- _Selected passage_

The logger is in charge of collecting statistics during the training
process.

Having logging provided under the hood is one of the features allowing you
to save time when using RL libraries like BBRL.

In these notebooks, the logger is defined as `bbrl.utils.logger.TFLogger` so as
to use a tensorboard visualisation (see the parameters part `params = { "logger":{ ...` below).

Note that the BBRL Logger is also saving the log in a readable format such
that you can use `Logger.read_directories(...)` to read multiple logs, create
a dataframe, and analyze many experiments afterward in a notebook for
instance. The code for the different kinds of loggers is available in the
[bbrl/utils/logger.py](https://github.com/osigaud/bbrl/blob/master/src/bbrl/utils/logger.py)
file.

`instantiate_class` is an inner BBRL mechanism. The
`instantiate_class`function is available in the
[`bbrl/__init__.py`](https://github.com/osigaud/bbrl/blob/master/src/bbrl/__init__.py)

Dataset items

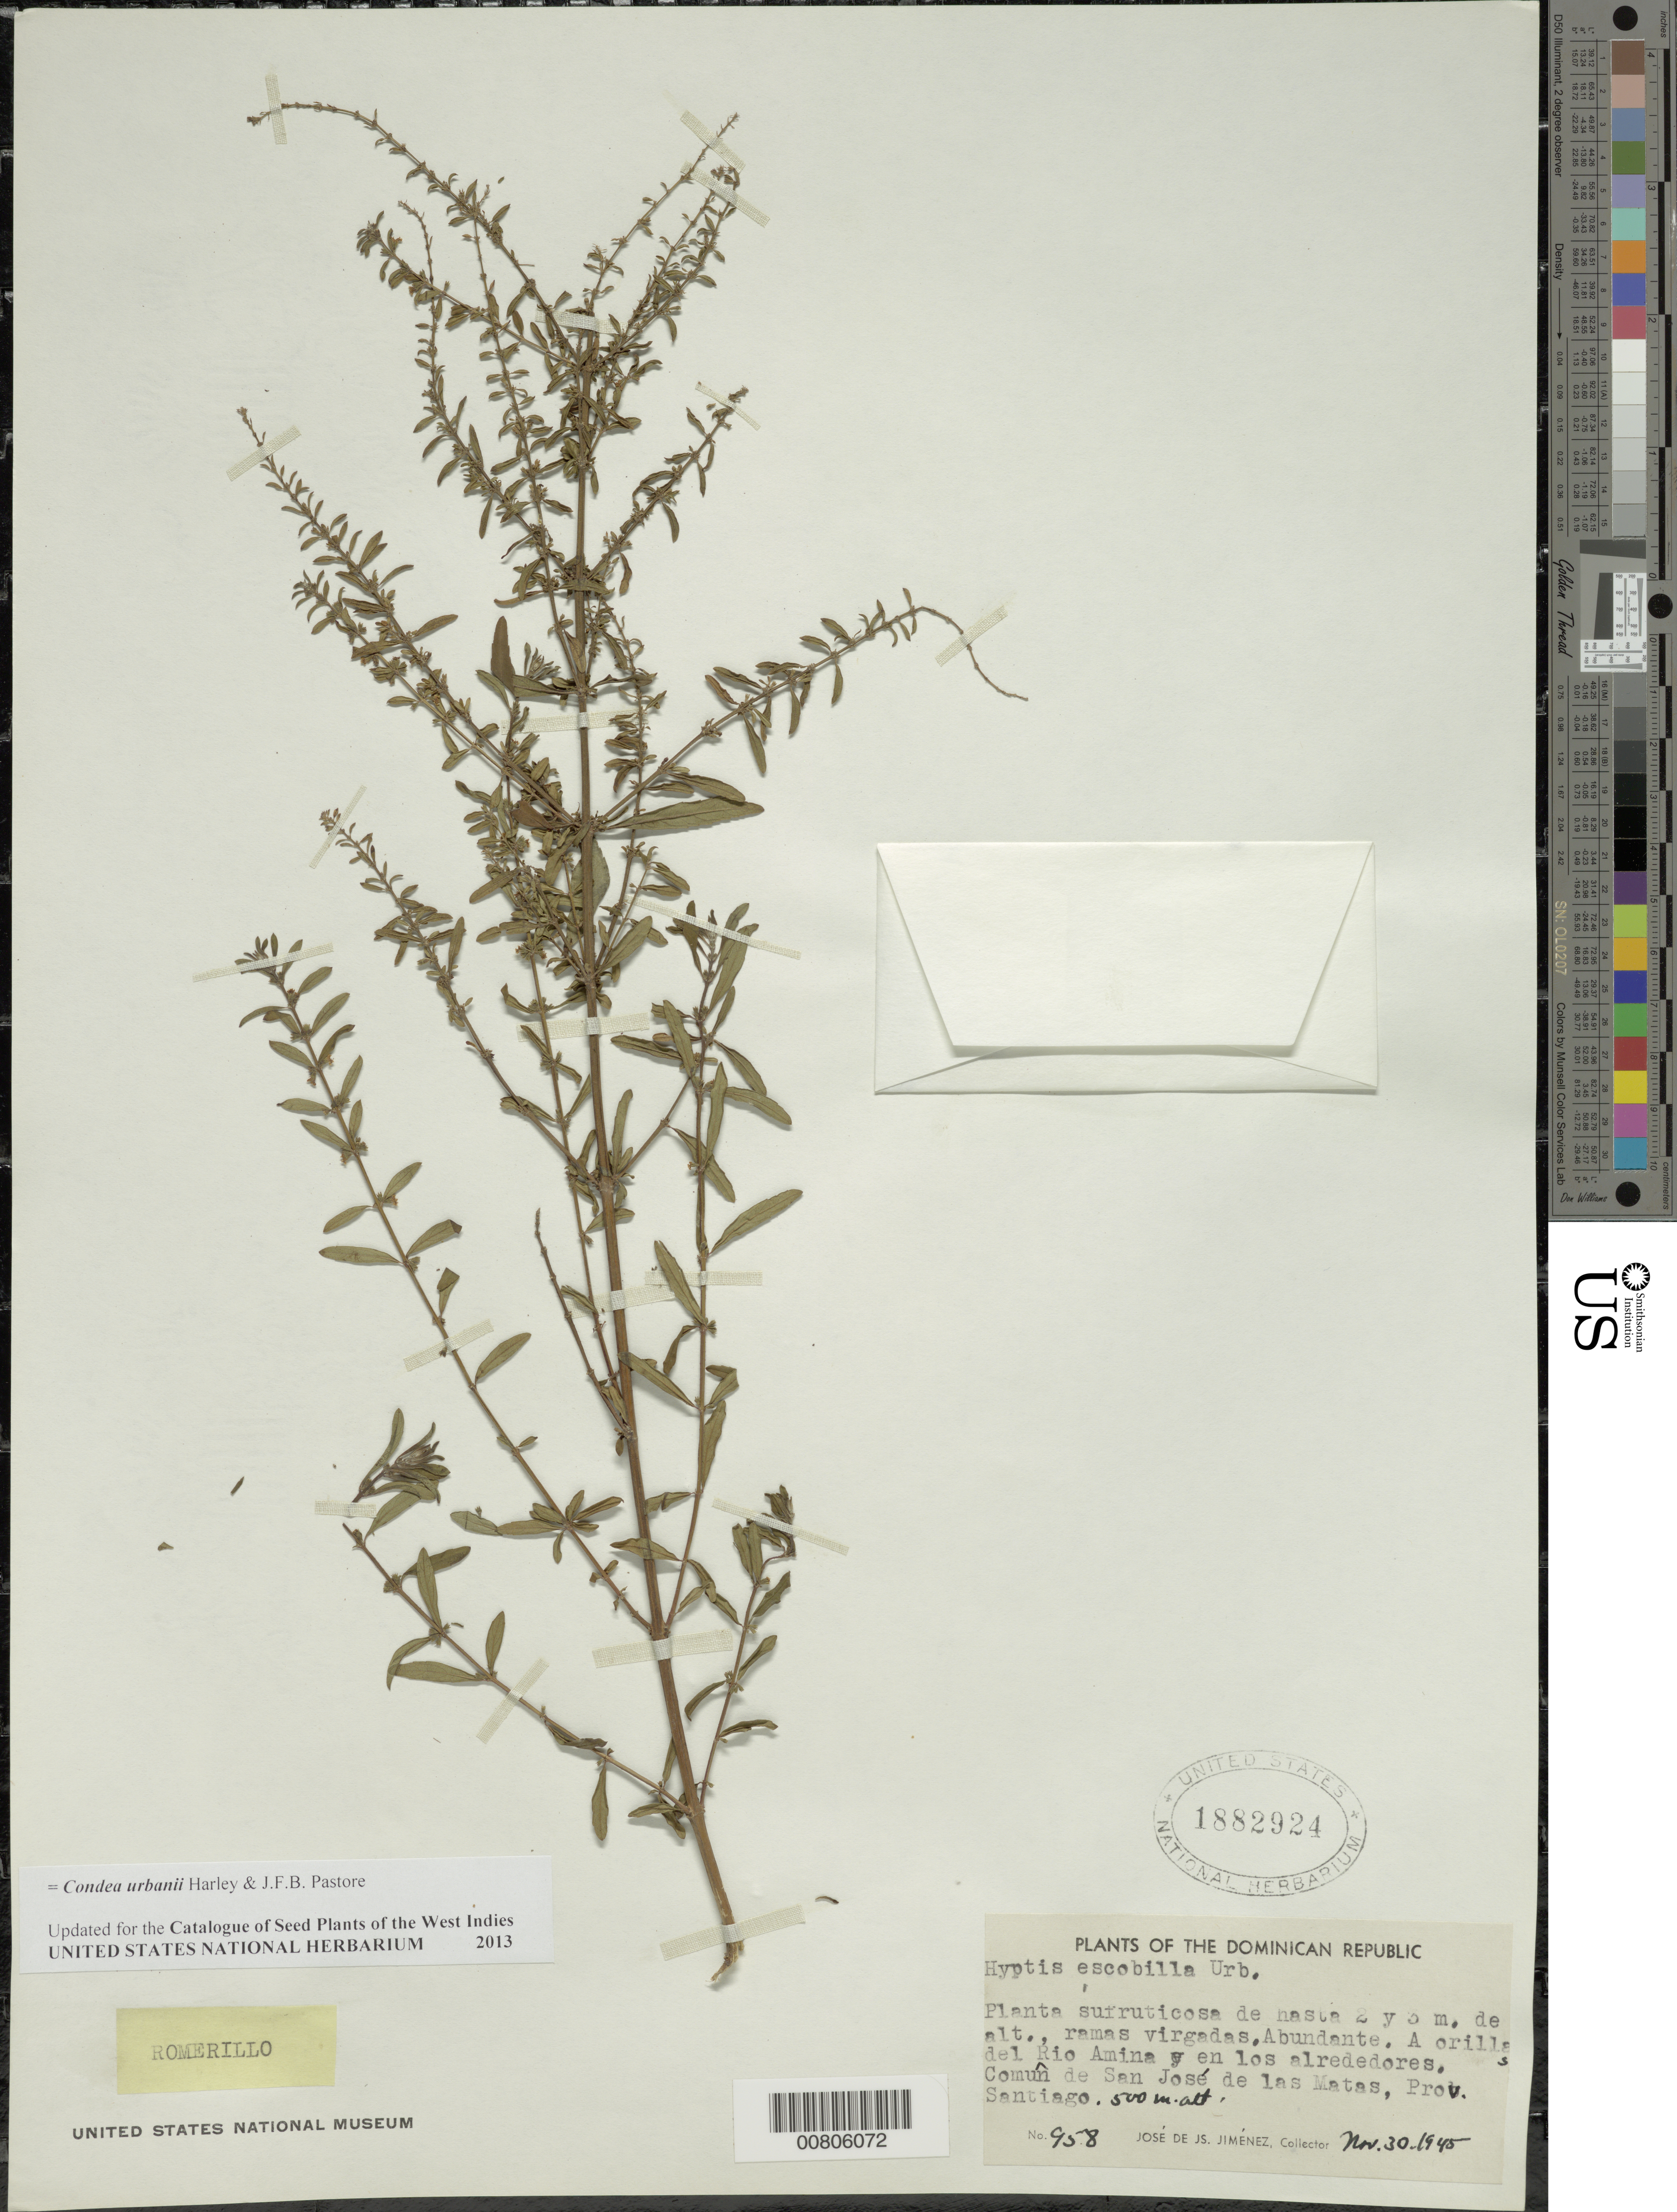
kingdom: Plantae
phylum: Tracheophyta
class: Magnoliopsida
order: Lamiales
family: Lamiaceae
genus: Condea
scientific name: Condea urbanii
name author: Harley & J.F.B. Pastore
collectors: J. J. Jiménez Almonte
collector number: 958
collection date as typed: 30 Nov 1945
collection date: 1945-11-30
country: Dominican Republic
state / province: Santiago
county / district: San José de las Matas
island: Hispaniola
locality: Rio Amina y en los alrededores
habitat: Orillas del rio; abundante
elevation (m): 500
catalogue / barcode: US 1882924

- _Objective_
In the text about the BBRL logger, what class is the logger defined as in these notebooks? The rows are separate material and have no connection to the text about the BBRL logger.

- _Response to this task_
`bbrl.utils.logger.TFLogger`